DATA IN THIS EXERCISE —

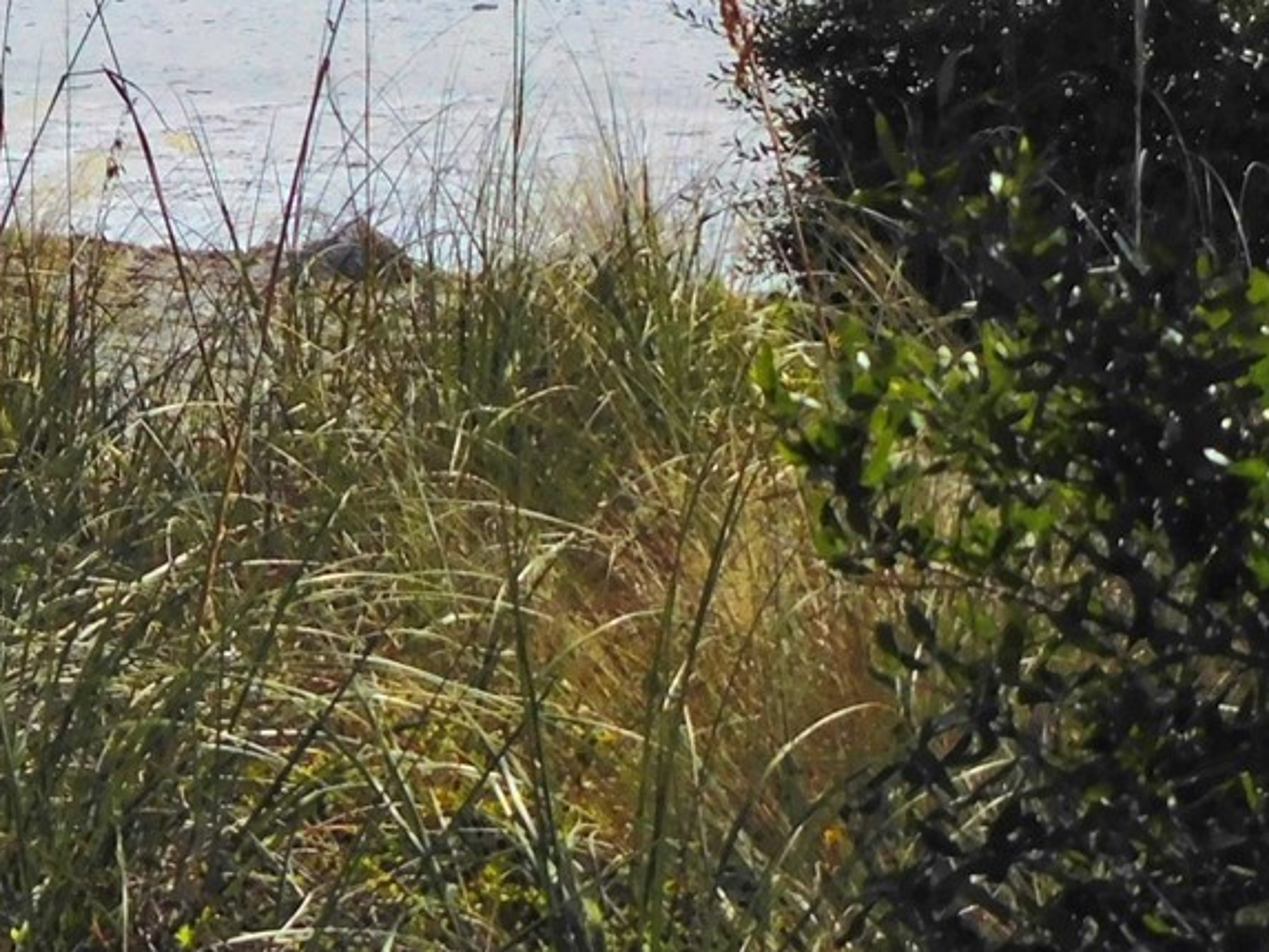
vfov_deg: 8.5
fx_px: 6343
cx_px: -370
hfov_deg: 11.1
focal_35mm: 173
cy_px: -266
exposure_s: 1/640
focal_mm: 11.1
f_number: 8.8
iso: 125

WHAT YOU ARE ASKED TO DO — Every line of the listing should be copied precisely, with images omitted.

TASK ANSWER —
vfov_deg: 8.5
fx_px: 6343
cx_px: -370
hfov_deg: 11.1
focal_35mm: 173
cy_px: -266
exposure_s: 1/640
focal_mm: 11.1
f_number: 8.8
iso: 125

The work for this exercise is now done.